Voor getuigenbewijs geldt dat een voldoende concreet en ter zake dienend aanbod tot het horen van getuigen in principe door de rechter moet worden gehonoreerd: zie art. 166 lid 1 Rv. Een dergelijke bepaling ontbreekt voor het leveren van bewijs door middel van stukken. Wie zich op stukken beroept, moet die dus zelf in het geding brengen. Hij mag er niet op rekenen dat hij daartoe later nog de gelegenheid krijgt. Dit werd al afgeleid uit HR 27 juni 1997, NJ 1998, 328 (Schelhaas/Delta Lloyd). In zijn arrest van 9 maart 2012 – over de uitleg van een echtscheidingsconvenant, maar daarover bevat het arrest geen nieuws – heeft de Hoge Raad het voorgaande in een overweging ten overvloede buiten twijfel gesteld:
“De Hoge Raad tekent bij het vorenoverwogene aan dat van een partij die zich beroept op correspondentie waarover zij beschikt, verlangd mag worden dat zij die correspondentie uit zichzelf in het geding brengt, ook als het vertrouwelijke correspondentie tussen advocaten betreft, voor het overleggen waarvan de toestemming van de (toenmalige) advocaat van de wederpartij dan wel de deken nodig is. De rechter behoeft partijen daartoe niet in de gelegenheid te stellen.”

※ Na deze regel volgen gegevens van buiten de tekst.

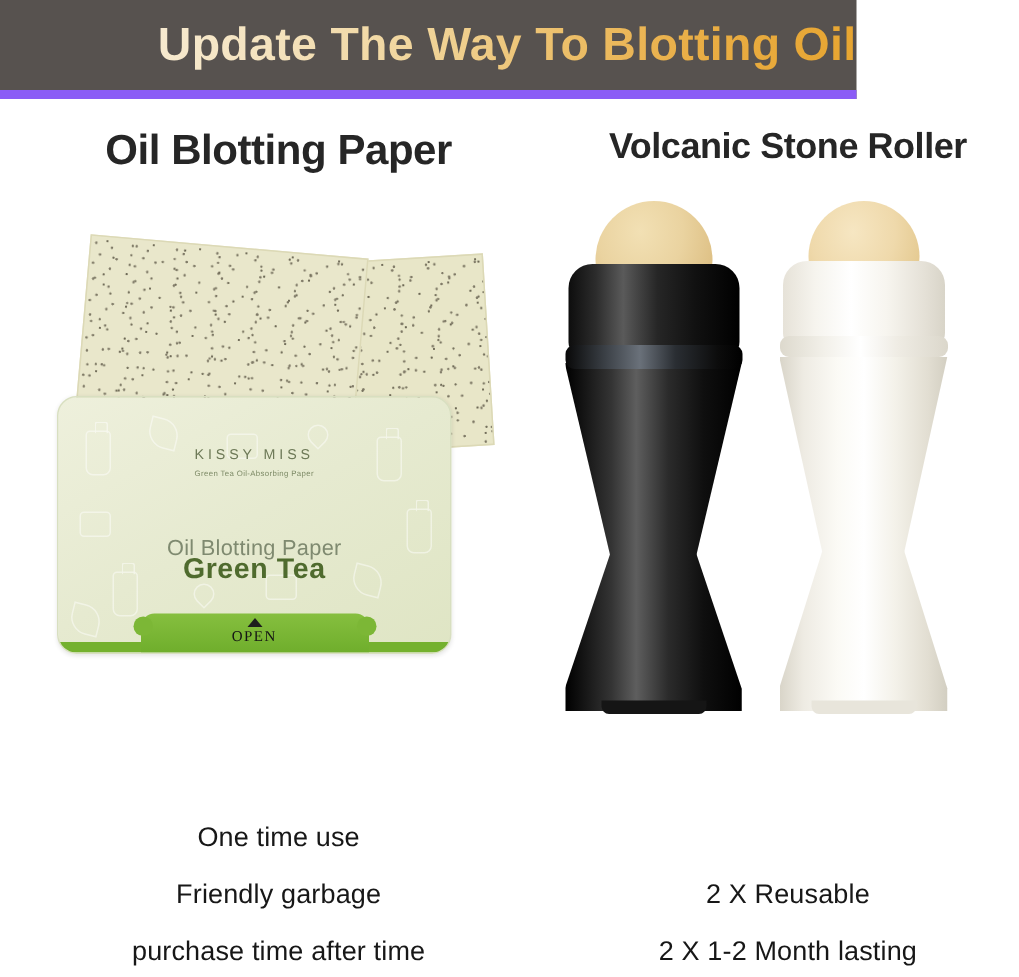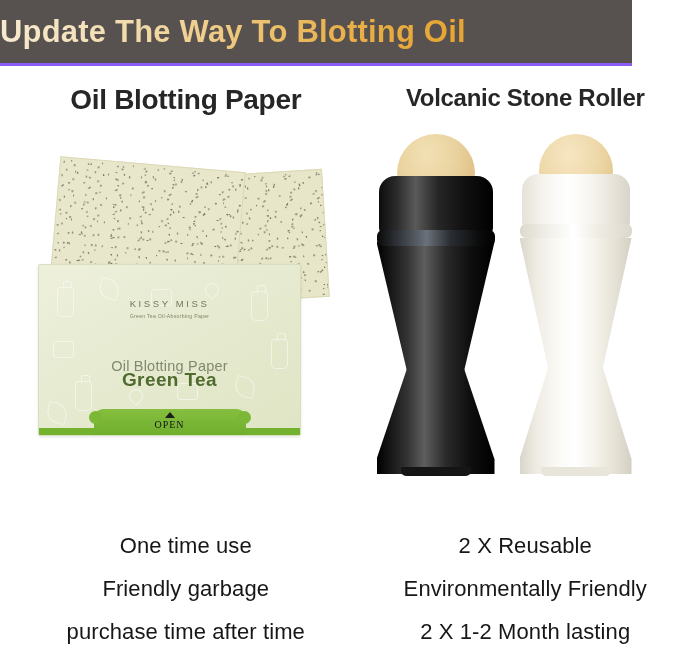--- a/index.html
+++ b/index.html
@@ -9,24 +9,24 @@
     width:679px; height:651px;
     background:#ffffff;
     font-family:"Liberation Sans", sans-serif;
     overflow:hidden;
     position:relative;
   }
 
   
   .header-bar {
     position:absolute; left:0; top:0;
-    width:632px; height:66px;
+    width:571px; height:66px;
     background:#57524f;
-    display:flex; align-items:center; justify-content:flex-start;
-    border-bottom:3px solid #8b5cf6;
+    display:flex; align-items:center; justify-content:flex-end;
+    border-bottom:6px solid #8b5cf6;
   }
   .header-title {
     font-size:31px;
     font-weight:bold;
     letter-spacing:0.2px;
     white-space:nowrap;
     background:linear-gradient(100deg,
         #f7ead0 0%, #f4e2bc 18%, #f0d49a 38%,
         #ecbf6a 58%, #e9ae46 76%, #e7a530 100%);
     -webkit-background-clip:text;
@@ -106,21 +106,21 @@
     background:#e9e7cb;
   }
 
   
   .paper-box {
     position:absolute;
     left:22px; top:148px;
     width:263px; height:172px;
     background:linear-gradient(150deg,#eef0dc 0%, #e6ead0 48%, #dfe5c4 100%);
     border:1px solid #d8dfc0;
-    border-radius:2px;
+    border-radius:13px;
     overflow:hidden;
     box-shadow:0 1px 3px rgba(0,0,0,0.10);
   }
   
   .box-pattern {
     position:absolute; inset:0;
     opacity:0.55;
   }
   .wm {
     position:absolute;
@@ -333,21 +333,21 @@
 
   
   .bullets {
     position:absolute;
     left:0; right:0; bottom:6px;
     display:flex; flex-direction:column;
     align-items:center;
     gap:17px;
   }
   .bullet {
-    font-size:22px;
+    font-size:18px;
     color:#171717;
     white-space:nowrap;
     letter-spacing:0.1px;
   }
 </style>
 </head>
 <body>
 
 <div class="header-bar">
   <div class="header-title">Update The Way To Blotting Oil</div>
@@ -423,18 +423,17 @@
         <div class="ring"></div>
         <div class="body-top"></div>
         <div class="body-bot"></div>
         <div class="foot"></div>
       </div>
 
     </div>
 
     <div class="bullets">
       <div class="bullet">2 X Reusable</div>
-      <div class="bullet">Environmentally Friendly</div>
       <div class="bullet">2 X 1-2 Month lasting</div>
     </div>
   </div>
 
 </div>
 
 </body></html>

De regel geldt dus ook voor het overleggen van correspondentie tussen advocaten (“confraternele correspondentie”). Het overleggen van confraternele correspondentie is in beginsel problematisch. Het is advocaten gedragsrechtelijk niet toegestaan (Regel 12, Gedragsregels 1992) op brieven van de ene advocaat aan de andere in rechte een beroep te doen zonder voorafgaand overleg met de advocaat van de wederpartij. Komen de advocaten er onderling niet uit, dan moet eerst het advies van de deken worden ingewonnen voordat in rechte een beroep op die brieven wordt gedaan. Dat is echter alleen een gedragsrechtelijke kwestie, waar de rechter zich in beginsel niets van aan zal trekken – en dat hoeft hij ook niet. Een advocaat die per se een beroep wil doen op confraternele correspondentie, moet de daarvoor benodigde toestemming dus tijdig regelen, zodat hij tijdig de brief aan of van zijn confrère of collega aan zijn processtuk kan toevoegen.
Hoewel de Hoge Raad spreekt over “correspondentie” is er naar mijn mening geen reden dat het voorgaande niet zou gelden voor andere schriftelijke stukken dan correspondentie (contracten, notulen, besluiten, et cetera).